Here are two tweets in our desired data structure.

In [5]:
print tweets[0], y[0]

print tweets[-1], y[-1]

awww 0
breakfast burytoes from where oo haha shud eat burytoes one day oo yeh 1


Since we have appended the negative tweets followed by the positive tweets, we can split our data set into two. We shall use a quarter of the tweets for testing and the rest will be used for training. **train_test_split** shuffles them before creating our data sets for testing and training.

Next, we import BernoulliNB and check our accuracy and AUC after training and testing our classifiers.
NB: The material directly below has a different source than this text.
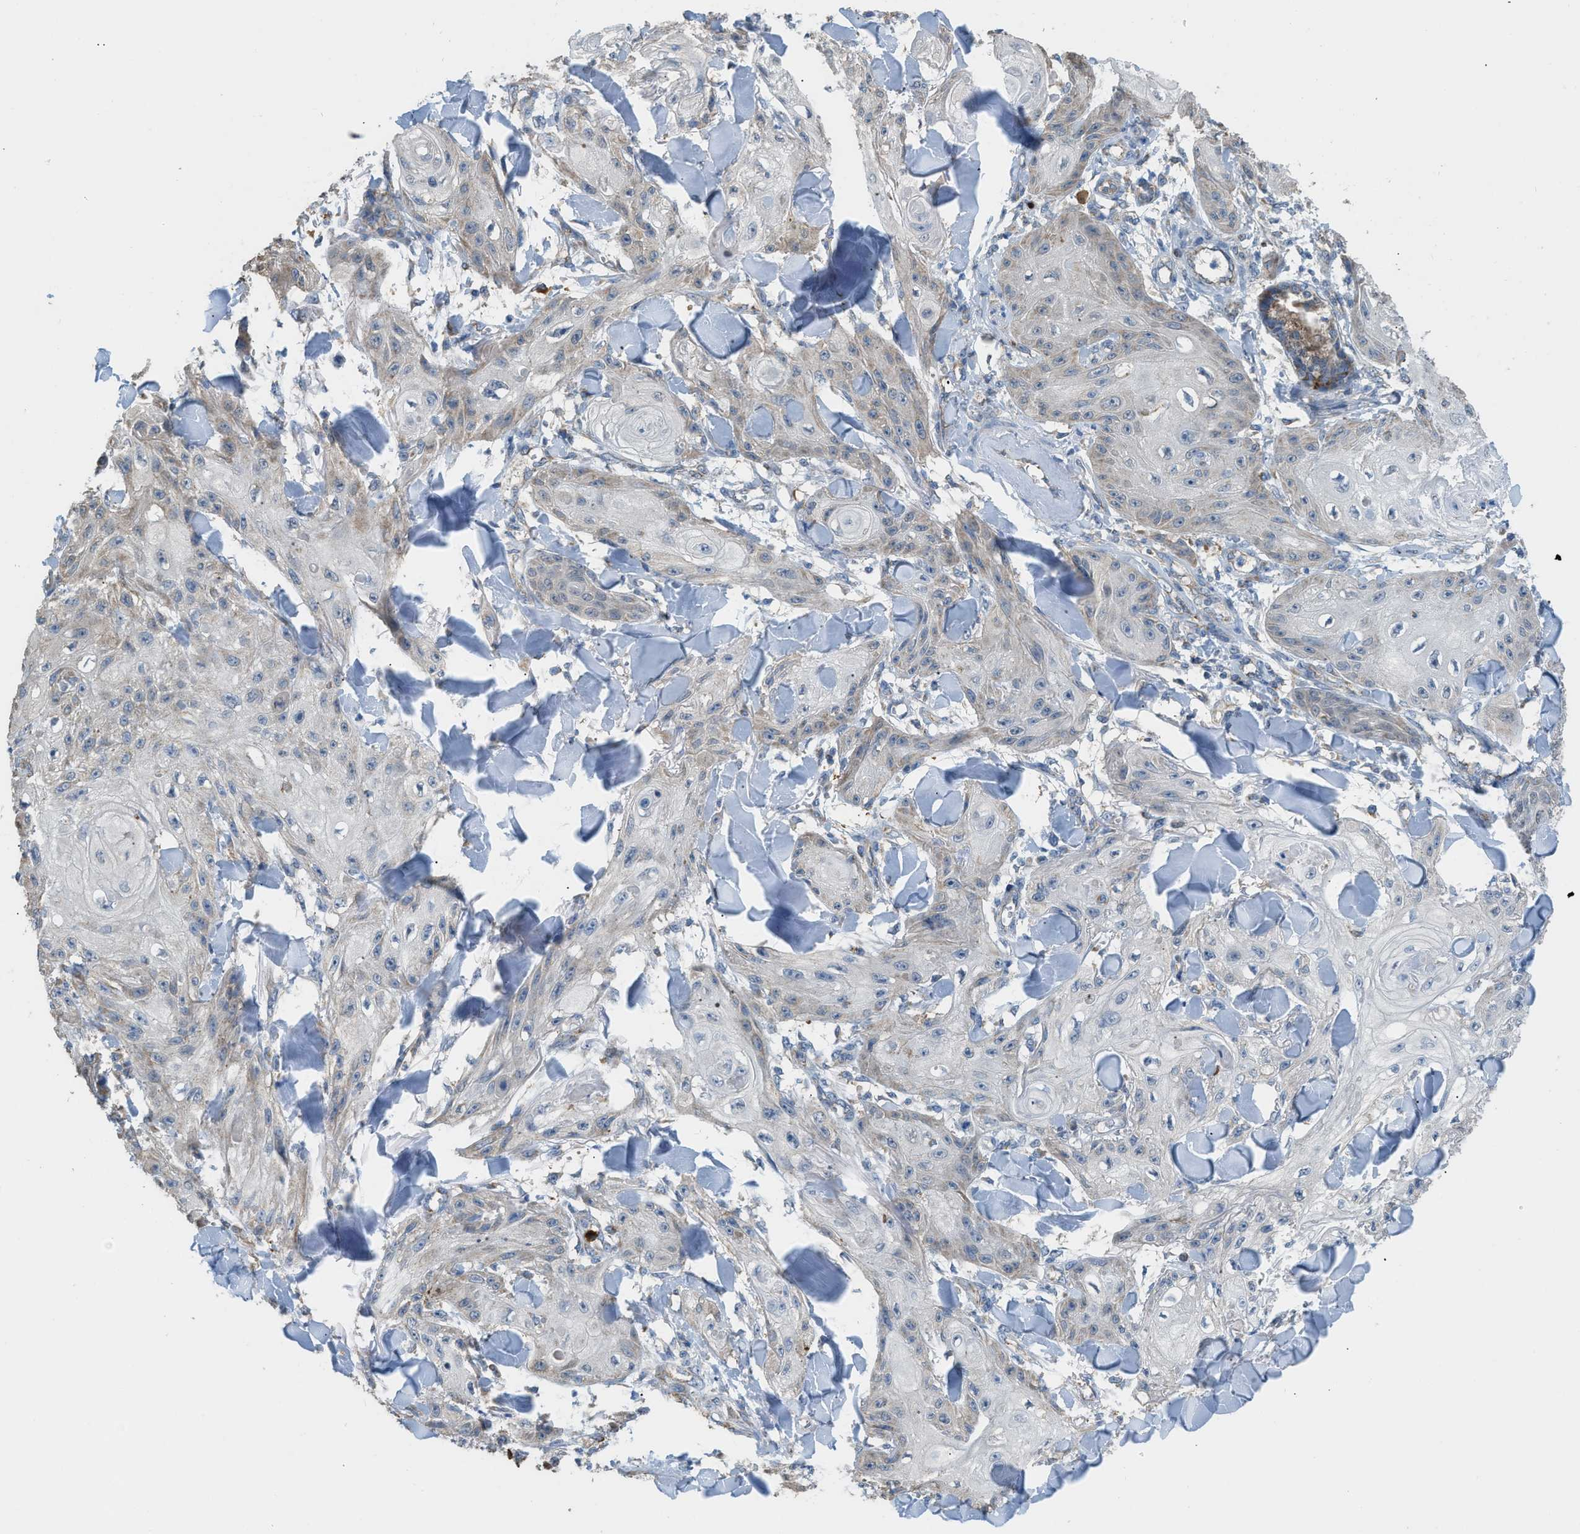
{"staining": {"intensity": "weak", "quantity": "<25%", "location": "cytoplasmic/membranous"}, "tissue": "skin cancer", "cell_type": "Tumor cells", "image_type": "cancer", "snomed": [{"axis": "morphology", "description": "Squamous cell carcinoma, NOS"}, {"axis": "topography", "description": "Skin"}], "caption": "Histopathology image shows no protein staining in tumor cells of skin squamous cell carcinoma tissue.", "gene": "ETFB", "patient": {"sex": "male", "age": 74}}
In order to use BernoulliNB, we must create a term-document matrix consisting of 0 and 1s by using **CountVectorizer**.

In [6]:
from sklearn.feature_extraction.text import CountVectorizer
import numpy as np
from sklearn.cross_validation import train_test_split

X_train, X_test, y_train, y_test = train_test_split(tweets, y,train_size=0.75)
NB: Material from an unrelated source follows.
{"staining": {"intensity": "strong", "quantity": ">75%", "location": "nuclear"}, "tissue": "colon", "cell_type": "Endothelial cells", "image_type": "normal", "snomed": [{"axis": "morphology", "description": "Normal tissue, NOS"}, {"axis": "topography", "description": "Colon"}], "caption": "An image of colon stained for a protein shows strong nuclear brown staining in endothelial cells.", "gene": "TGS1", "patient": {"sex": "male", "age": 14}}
# We use stop_words = 'english' in order to remove stop words
# In addition to that we select binary = True to create a matrix of 0 and 1s.
cv = CountVectorizer(min_df = 1, stop_words='english', binary=True)
cv_matrix = cv.fit_transform(X_train)
#cv_matrix = cv_matrix.todense()
print(np.shape(cv_matrix))
from sklearn.naive_bayes import BernoulliNB

bnb = BernoulliNB()

#This line is for training
bnb.fit(cv_matrix,y_train)
print('BNB trained')

#In order to create test matrix we only use transform and not fit_transform
#This is to avoid new words being added to matrix, i.e. the number of columns in train and test data sets should be equal
cv_matrix_test = cv.transform(X_test)

from sklearn.metrics import accuracy_score, roc_auc_score

for clf in [bnb]:#,mnb,sgd]:
    print(accuracy_score(y_test,clf.predict(cv_matrix_test)))
    print(roc_auc_score(y_test,clf.predict_proba(cv_matrix_test)[:,1]))

(482112, 166370)
BNB trained
0.743889386699
0.820065203043


With a few simple steps, we have obtained almost 75% accuracy. Note that we have not excluded the frequently used words (the, are, for, etc.), neither did we remove the stop words (because, but, and, etc.) It seems that with a little bit more effort, the accuracy of our analysis can be improved. Furthermore, it may be worthwile to try alternate classification methods like Random Forests and SVM.